Learn more about EPA's regulation of air toxics from industrial sources and EPA's area source program.
Learn more about Urban Air Toxics
Mobile Source Programs
Mobile source emissions have been reduced by approximately 50 percent, about 1.5 million tons of HAPs a year since 1990. With additional fleet turnover, we expect these reductions to increase to 80 percent by the year 2030. In addition, mobile source diesel onroad and nonroad particulate matter decreased by about 27 percent from 1990 to 2005. Significant additional reductions (roughly 90 percent) are projected from 2005 to 2030 as many of the recent mobile source rules targeting diesel engines go into effect.
The EPA’s most recent regulatory program that significantly reduces mobile source air toxics are Tier 3 vehicle and fuel standards, issued in 2014, which will reduce emissions of air toxics from motor vehicles between 10 and 30 percent by 2030, depending on the pollutant.
Another regulatory program that reduced mobile source air toxics was the 2007 mobile source air toxics rule, which controlled the benzene content of gasoline, as well as vehicle emissions at cold temperatures and emissions from portable fuel containers. A recent assessment in Anchorage, Alaska, suggested that the fuel benzene standard alone reduced ambient benzene concentrations by more than 50percent.
Other programs that are reducing mobile source air toxics are low-sulfur gasoline and diesel requirements, heavy-duty engine and vehicle standards, controls for small spark-ignition engines and recreational marine engines, the locomotive and commercial marine rule, standards for nonroad diesel engines, and the North American and Caribbean Emission Control Areas (ECAs) established to reduce emissions from ships.
Non-regulatory initiatives are also reducing mobile source air toxics. Examples include the National Clean Diesel Campaign, Clean School Bus USA, SmartWay, and EPA’s Ports Initiative. In addition, EPA's Diesel Emissions Reduction Program (known as "DERA") was created to deploy pollution-controlling technologies in diesel fleets. Clean diesel projects yield an immediate public health and air quality benefit. The EPA estimates that for every dollar invested in reducing diesel exhaust, a community may achieve up to 13 dollars in public health benefits. From 2008 to 2013, the EPA awarded $569 million to retrofit or replace nearly 73,000 engines in vehicles, vessels, locomotives or other pieces of equipment. The EPA estimates that these projects will reduce emissions by 14,700 tons of PM2.5 over the lifetime of the affected engines.
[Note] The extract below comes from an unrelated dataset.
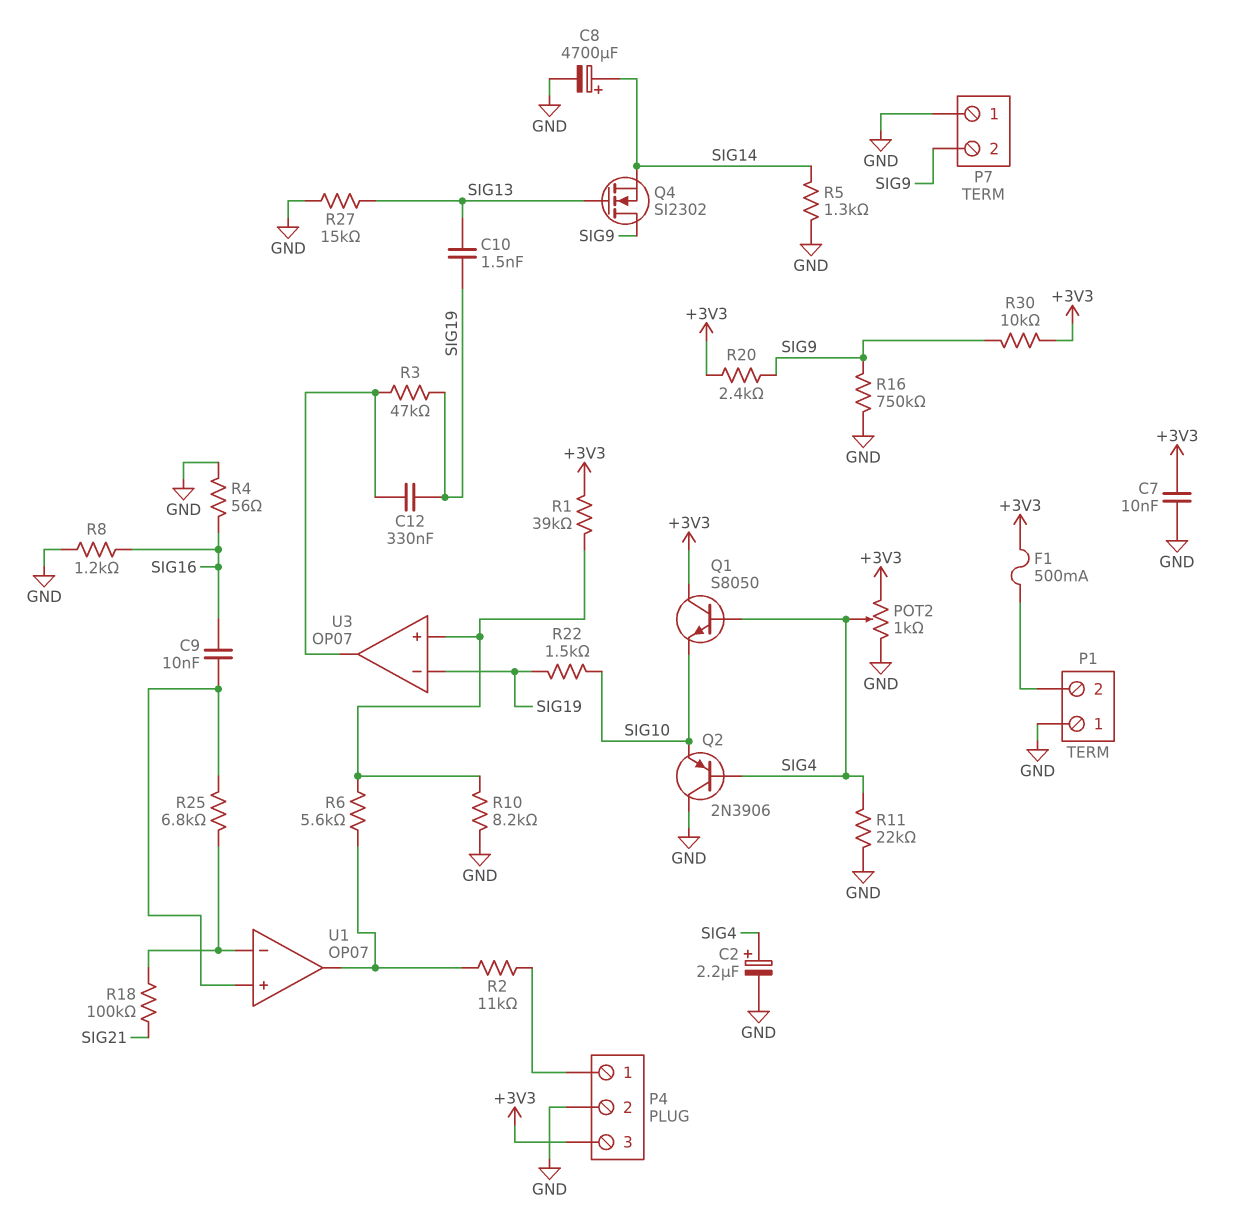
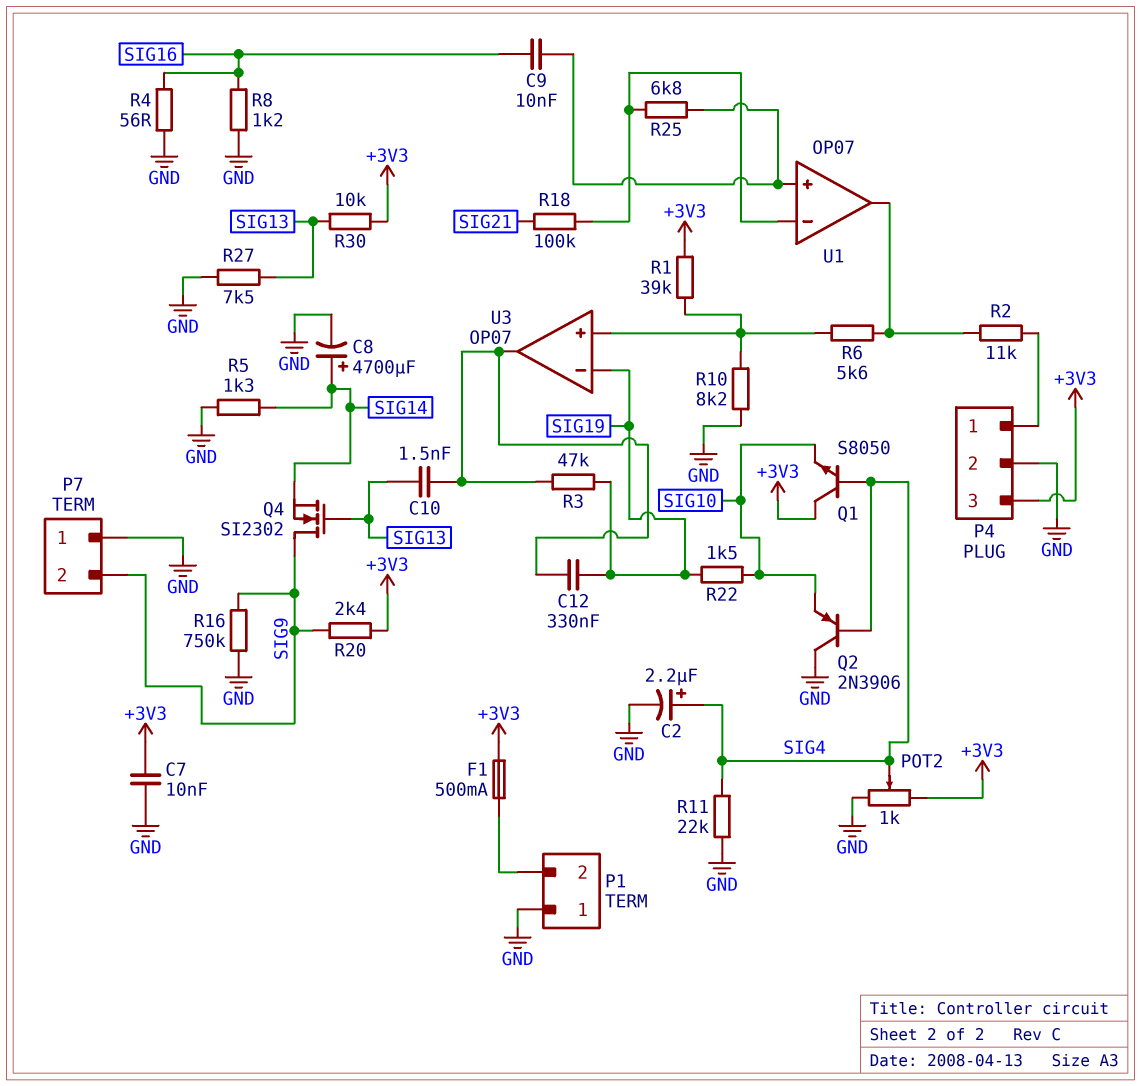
C10: 1.5nF (SIG13, SIG19) -> 1.5nF (SIG13, U3/out)
R27: 15k (GND, SIG13) -> 7.5k (GND, SIG13)
R30: 10k (+3V3, SIG9) -> 10k (+3V3, SIG13)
Learn more about EPA’s clean diesel program.
Learn more about EPA's programs to reduce air toxics from mobile sources.
Indoor Air Programs
The EPA also promotes many programs to help reduce indoor air toxics in homes, schools, and in the workplace. Programs for homes include information on best practices for remodeling, reducing radon, advice on adequate and proper ventilation, and effective non-chemical strategies for pest control. Improving indoor air in schools is also a major focus as there are numerous, common sources of indoor air pollution found in schools. These include art, science, and cleaning supplies, asthma triggers like dust mites and molds, and diesel exhaust from school buses. The EPA has an action kit for schools to help identify and reduce these sources of indoor air pollution. Office buildings can also have significant sources of indoor air pollution. The EPA has teamed up with professional engineers, along with building and architect associations to develop a free indoor air design guide for architects, design engineers, and contractors. This guide provides reference materials for building professionals and for the public.